*** Opening DOCUMENT SECTION ***

3. The controller for a multiple disc clutch according to claim 2, wherein the loaded member has a groove portion which is a changing depth and formed on the surface of the loaded member, and wherein the transmission portion has an intermediate member which is provided between the loaded member and the movement member and has a groove portion formed on the surface of the intermediate member, and a ball which is interposed between the groove portion on the loaded member and the groove portion on the intermediate member, and wherein the load detection portion detects a load of the loaded member in the rotation direction.

4. The controller for a multiple disc clutch according to claim 3, wherein the transmission portion has a pinion gear which is provided on an output shaft of the actuator and drives the intermediate member in a rotation direction.

5. The controller for a multiple disc clutch according to claim 3, wherein the transmission portion has a cam member which is provided on an output shaft of the actuator and drives the intermediate member in a rotation direction.

6. The controller for a multiple disc clutch according to claim 1, wherein the driving portion generates a driving force of the movement member in an axial direction, and wherein the transmission portion transmits a motion of the driving portion in an axial direction as a motion of the movement member in the arrangement direction, and wherein the loaded member is subjected to the force in the arrangement direction in a phase of connection of the multiple disc clutch, and wherein the load detection portion detects a load of the loaded member in the arrangement direction.

7. The controller for a multiple disc clutch according to claim 1, wherein the load detection portion has a load sensor.

8. The controller for a multiple disc clutch according to claim 1, wherein the load detection portion has a converting mechanism which converts the load of the loaded member to a fluid pressure and a pressure sensor which detects the fluid pressure.

9. The controller for a multiple disc clutch according to claim 1, wherein the controller includes a load proofreading portion which proofreads the load detection portion by moving the loaded member to a position in which a load detected by the load detection portion is zero.

10. The controller for a multiple disc clutch according to claim 9, wherein the controller includes a bias member biasing the movement member in the direction in which the movement member is separated apart from the multiple disc clutch, and wherein the load proofreading portion proofreads the load detection portion as the load detection portion is zero at a state in which the movement member is separated apart from the multiple disc clutch.

11. The controller for a multiple disc clutch according to claim 1, wherein the controller includes a temperature detecting portion which detects a temperature, a load correcting portion which corrects a detected load at the load detecting portion based on the temperature detected at the temperature detecting portion and a preset map.

12. A controller for a multiple disc clutch, including:

a multiple disc clutch having a plurality of clutch plates;

a movement member for contacting the multiple disc clutch to adjust a connection force of the multiple disc clutch, the movement member being movable in an arrangement direction of the plurality of clutch plates, the movement member being movable to a position where the movement member is separated apart from the multiple disc clutch;

a driving portion for moving the movement member in the arrangement direction;

a transmission portion which transmits a driving force of the driving portion to the movement member, is subjected to a force in the arrangement direction in a phase of connection of the multiple disc clutch, and has a loaded member being subjected to a load linear with respect to the connection force of the multiple disc clutch in a predetermined direction;

a displacement detecting portion for detecting a displacement of a link member, the link member being moved by driving of the driving portion;

a load detecting portion for detecting a load exerted on the member on which a load is to be exerted in a predetermined direction; and

a control portion for controlling the driving portion in accordance with the load detected in the load detecting portion with respect to a position where the movement member contacts the multiple disc clutch, and controlling the driving portion in accordance with the displacement detected in the displacement detecting portion with respect to a position where the movement member is separated apart from the multiple disc clutch.

*** Closing DOCUMENT SECTION ***
*** Opening SUPPLIED MATERIAL ***

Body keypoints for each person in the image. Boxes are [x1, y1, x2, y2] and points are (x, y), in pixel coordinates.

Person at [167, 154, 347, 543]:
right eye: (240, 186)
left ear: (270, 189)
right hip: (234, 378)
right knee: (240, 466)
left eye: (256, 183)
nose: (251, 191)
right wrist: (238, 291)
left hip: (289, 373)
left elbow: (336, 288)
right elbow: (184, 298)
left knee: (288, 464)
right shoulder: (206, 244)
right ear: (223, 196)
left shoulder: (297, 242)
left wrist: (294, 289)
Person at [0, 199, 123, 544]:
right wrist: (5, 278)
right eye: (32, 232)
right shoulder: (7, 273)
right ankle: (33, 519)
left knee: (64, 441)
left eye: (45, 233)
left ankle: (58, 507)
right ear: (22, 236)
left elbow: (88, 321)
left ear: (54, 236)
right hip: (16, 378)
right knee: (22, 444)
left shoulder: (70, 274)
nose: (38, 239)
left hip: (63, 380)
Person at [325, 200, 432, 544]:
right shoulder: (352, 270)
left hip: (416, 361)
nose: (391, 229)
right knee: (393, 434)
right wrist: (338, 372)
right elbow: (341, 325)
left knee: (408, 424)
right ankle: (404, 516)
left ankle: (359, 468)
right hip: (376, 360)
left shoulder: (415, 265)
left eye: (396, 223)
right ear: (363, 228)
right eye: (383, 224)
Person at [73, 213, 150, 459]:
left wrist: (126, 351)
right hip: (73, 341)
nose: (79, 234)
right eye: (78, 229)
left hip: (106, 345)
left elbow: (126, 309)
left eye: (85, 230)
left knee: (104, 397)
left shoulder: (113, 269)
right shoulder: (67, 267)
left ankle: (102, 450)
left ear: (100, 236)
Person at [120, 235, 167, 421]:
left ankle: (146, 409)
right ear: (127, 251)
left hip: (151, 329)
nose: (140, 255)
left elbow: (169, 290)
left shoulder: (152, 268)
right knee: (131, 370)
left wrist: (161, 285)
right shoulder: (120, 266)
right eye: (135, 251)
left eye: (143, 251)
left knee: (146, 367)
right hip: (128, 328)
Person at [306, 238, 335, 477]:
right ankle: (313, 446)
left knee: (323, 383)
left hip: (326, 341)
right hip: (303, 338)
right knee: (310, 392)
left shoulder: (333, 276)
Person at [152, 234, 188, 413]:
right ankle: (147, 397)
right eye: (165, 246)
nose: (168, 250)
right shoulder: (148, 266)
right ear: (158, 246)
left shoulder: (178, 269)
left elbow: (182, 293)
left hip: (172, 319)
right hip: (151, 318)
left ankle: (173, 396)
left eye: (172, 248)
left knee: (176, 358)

*** Closing SUPPLIED MATERIAL ***

**USING THE INFORMATION**
- a) Transcribe the passage of the clutch controller claims from "10. The controller" to "a preset map.".
- b) Decide whether each statement agrees with the clutch controller claims, giving yes or no and quoting the words of the claims that settle it: (i) in claim 4, the pinion gear is provided on an output shaft of the actuator; (ii) in claim 8, the pressure sensor detects a temperature; (iii) in claim 9, the load proofreading portion works by moving the loaded member to a position where the detected load is zero.

**TASK-BY-TASK ANSWERS**
- a)
10. The controller for a multiple disc clutch according to claim 9, wherein the controller includes a bias member biasing the movement member in the direction in which the movement member is separated apart from the multiple disc clutch, and wherein the load proofreading portion proofreads the load detection portion as the load detection portion is zero at a state in which the movement member is separated apart from the multiple disc clutch.

11. The controller for a multiple disc clutch according to claim 1, wherein the controller includes a temperature detecting portion which detects a temperature, a load correcting portion which corrects a detected load at the load detecting portion based on the temperature detected at the temperature detecting portion and a preset map.

- b)
(i) Yes: "a pinion gear which is provided on an output shaft of the actuator"
(ii) No: "a pressure sensor which detects the fluid pressure"
(iii) Yes: "by moving the loaded member to a position in which a load detected by the load detection portion is zero"